In our study, we plotted four severe PES prognosis models. The multivariate models included the severe PES risk factors. Anthropometric characteristics, such as age under 38.5 and BMI lower than 25 kg/m2 were included into the models. Among the microcirculation parameters obtained using LDF one need to pay attention to the background microcirculation level. When the М value at rest is under 9.55 PU, there is a high risk of severe PES. Models 1 and 2 plotted using the anthropometric characteristics and the background M level demonstrate AUC limited by 0.8–0.9, which can be considered “very good”. Models 3 and 4 with AUC limited by 0.9–1.0 (“excellent”) use the microcirculation data obtained under the load (occlusion test) prior to UAE, which are of great prognostic value.
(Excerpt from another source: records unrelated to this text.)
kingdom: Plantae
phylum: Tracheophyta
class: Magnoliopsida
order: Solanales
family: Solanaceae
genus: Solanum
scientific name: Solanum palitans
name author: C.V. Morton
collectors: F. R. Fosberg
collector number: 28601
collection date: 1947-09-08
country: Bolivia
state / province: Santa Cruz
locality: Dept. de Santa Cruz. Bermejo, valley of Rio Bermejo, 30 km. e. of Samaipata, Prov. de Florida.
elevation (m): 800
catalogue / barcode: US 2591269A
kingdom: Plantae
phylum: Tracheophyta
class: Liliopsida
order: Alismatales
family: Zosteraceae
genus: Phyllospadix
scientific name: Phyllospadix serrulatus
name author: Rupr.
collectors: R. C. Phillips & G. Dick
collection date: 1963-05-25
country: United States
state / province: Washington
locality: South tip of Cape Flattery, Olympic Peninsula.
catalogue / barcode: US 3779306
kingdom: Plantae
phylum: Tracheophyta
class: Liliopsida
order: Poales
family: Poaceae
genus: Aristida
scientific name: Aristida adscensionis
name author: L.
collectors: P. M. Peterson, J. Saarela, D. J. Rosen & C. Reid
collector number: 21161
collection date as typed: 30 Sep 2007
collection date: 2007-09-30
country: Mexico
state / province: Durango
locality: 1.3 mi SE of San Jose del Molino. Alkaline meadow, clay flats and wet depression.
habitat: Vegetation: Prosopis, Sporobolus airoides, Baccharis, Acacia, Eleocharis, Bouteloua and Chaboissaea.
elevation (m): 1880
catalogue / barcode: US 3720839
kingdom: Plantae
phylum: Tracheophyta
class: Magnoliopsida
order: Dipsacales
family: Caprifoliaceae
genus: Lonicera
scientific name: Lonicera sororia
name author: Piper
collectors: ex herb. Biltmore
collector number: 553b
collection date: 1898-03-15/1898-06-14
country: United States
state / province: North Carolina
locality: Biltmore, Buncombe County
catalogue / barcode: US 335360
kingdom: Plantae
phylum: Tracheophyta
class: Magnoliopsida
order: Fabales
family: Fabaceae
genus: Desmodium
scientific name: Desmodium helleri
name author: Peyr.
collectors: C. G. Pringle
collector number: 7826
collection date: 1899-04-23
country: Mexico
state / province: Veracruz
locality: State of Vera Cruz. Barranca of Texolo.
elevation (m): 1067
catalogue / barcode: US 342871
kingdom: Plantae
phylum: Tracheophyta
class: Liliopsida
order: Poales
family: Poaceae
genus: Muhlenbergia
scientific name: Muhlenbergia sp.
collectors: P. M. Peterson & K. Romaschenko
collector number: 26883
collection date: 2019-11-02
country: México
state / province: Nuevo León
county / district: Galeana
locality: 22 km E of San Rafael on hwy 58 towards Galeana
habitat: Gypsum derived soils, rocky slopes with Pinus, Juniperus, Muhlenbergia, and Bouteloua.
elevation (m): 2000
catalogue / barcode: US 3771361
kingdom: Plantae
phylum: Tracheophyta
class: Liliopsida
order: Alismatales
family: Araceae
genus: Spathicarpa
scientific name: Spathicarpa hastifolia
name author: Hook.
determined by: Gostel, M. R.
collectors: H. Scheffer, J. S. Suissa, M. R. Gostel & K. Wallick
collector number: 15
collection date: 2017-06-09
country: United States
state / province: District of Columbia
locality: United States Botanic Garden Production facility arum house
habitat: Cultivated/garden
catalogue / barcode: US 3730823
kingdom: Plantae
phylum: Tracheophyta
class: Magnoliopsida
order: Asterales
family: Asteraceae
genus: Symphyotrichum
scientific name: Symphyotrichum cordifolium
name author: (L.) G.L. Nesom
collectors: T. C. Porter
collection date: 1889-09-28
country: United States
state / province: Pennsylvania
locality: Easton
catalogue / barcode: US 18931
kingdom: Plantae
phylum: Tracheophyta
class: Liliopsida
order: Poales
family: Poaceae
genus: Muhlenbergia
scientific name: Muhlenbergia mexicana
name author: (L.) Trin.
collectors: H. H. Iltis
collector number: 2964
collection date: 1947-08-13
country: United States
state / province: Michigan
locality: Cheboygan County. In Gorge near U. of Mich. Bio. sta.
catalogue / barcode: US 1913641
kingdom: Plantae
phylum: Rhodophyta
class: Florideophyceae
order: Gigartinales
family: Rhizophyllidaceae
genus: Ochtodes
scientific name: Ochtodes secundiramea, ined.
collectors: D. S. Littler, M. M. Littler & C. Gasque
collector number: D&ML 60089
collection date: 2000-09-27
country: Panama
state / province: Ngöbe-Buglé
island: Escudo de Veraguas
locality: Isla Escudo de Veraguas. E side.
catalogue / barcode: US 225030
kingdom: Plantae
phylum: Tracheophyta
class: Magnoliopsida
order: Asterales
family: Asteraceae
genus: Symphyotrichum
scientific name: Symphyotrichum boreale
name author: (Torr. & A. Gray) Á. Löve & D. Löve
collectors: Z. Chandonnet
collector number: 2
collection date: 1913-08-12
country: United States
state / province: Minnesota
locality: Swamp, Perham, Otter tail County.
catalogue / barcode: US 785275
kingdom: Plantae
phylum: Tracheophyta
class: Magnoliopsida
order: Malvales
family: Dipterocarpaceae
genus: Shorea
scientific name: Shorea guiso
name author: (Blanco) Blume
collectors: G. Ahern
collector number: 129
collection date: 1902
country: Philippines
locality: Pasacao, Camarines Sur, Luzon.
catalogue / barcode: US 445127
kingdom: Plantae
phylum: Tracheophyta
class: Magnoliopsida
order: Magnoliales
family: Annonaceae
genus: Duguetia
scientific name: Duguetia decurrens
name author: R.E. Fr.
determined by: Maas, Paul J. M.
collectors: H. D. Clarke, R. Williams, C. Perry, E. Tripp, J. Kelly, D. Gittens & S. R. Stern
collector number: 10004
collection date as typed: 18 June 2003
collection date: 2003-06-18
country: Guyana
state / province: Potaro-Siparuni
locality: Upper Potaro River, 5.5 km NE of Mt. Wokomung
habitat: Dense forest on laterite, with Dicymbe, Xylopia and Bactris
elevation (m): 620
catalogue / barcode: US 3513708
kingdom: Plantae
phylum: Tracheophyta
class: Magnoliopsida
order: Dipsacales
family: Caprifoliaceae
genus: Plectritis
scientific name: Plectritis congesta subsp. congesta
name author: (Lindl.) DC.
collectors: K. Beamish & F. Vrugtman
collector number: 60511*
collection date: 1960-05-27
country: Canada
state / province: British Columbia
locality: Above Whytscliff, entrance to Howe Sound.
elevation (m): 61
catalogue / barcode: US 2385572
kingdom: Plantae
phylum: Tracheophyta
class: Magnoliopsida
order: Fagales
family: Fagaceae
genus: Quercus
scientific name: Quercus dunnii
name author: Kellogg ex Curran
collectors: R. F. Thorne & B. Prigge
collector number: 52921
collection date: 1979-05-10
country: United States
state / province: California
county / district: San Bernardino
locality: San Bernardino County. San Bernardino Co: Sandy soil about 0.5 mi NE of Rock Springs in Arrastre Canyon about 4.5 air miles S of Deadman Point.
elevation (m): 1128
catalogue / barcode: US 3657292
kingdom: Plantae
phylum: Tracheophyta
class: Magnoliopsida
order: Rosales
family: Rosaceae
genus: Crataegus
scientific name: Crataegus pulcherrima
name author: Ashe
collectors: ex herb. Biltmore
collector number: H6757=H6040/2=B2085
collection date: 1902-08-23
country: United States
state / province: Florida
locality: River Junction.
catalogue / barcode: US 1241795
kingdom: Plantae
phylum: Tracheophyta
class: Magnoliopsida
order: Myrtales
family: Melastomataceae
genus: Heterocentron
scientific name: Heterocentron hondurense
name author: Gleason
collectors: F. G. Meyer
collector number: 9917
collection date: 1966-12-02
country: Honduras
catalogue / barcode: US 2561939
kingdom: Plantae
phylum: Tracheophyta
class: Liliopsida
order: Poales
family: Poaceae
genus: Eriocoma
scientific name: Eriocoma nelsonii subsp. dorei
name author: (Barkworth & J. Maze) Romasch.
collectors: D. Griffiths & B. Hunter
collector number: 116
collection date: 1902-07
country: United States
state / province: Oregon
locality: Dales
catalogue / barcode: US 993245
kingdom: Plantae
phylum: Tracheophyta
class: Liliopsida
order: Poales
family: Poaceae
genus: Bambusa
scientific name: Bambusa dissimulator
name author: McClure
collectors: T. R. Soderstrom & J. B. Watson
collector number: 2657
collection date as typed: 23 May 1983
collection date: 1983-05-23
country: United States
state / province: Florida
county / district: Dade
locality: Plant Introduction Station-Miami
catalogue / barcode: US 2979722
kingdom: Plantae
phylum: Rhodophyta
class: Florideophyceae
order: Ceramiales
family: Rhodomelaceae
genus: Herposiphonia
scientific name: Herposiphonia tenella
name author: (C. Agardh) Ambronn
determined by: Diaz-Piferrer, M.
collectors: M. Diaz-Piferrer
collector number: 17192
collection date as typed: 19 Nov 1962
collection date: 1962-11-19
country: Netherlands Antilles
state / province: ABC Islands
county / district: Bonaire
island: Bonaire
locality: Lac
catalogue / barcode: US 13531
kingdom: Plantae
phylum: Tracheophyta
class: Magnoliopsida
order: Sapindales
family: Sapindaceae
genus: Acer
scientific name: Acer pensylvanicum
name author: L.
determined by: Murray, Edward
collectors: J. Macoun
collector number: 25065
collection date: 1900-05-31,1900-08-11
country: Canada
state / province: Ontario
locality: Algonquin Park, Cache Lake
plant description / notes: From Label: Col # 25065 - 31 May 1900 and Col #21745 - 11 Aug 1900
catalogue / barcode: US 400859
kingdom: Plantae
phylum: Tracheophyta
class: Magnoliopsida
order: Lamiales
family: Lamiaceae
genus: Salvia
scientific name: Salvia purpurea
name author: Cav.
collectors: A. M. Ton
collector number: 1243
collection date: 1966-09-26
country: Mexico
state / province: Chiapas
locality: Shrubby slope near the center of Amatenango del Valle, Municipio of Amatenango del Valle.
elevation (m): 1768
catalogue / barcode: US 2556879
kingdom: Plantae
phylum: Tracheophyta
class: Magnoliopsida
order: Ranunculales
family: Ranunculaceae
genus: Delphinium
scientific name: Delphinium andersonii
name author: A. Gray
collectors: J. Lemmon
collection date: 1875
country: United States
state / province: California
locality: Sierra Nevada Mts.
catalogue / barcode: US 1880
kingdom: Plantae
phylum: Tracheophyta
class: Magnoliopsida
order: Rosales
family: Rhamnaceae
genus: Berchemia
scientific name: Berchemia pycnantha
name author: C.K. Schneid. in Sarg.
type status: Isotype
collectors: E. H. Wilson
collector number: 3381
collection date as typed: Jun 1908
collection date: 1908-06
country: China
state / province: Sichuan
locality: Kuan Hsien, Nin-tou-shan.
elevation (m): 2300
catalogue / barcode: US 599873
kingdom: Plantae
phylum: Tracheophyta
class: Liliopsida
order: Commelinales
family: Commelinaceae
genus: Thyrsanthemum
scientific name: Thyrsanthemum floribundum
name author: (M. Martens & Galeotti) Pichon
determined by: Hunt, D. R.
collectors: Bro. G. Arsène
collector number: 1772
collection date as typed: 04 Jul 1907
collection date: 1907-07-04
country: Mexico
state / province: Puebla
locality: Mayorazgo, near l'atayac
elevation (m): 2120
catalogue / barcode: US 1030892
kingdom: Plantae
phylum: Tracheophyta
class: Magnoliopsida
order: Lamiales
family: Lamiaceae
The higher are the I, Rc and capillary blood flow reserve capacity values during the occlusion test, the higher is the risk of severe PES. On the contrary, the low value of α angle during the occlusion test and low value of the UVLF oscillations are associated with the higher risk of severe PES. The doctor can use these prognostic models in his daily practice consulting the patients on the possible PES course and planning the treatment scheme in the earlier period after UAE, thereby facilitating the patient’s well-being during the postoperative period.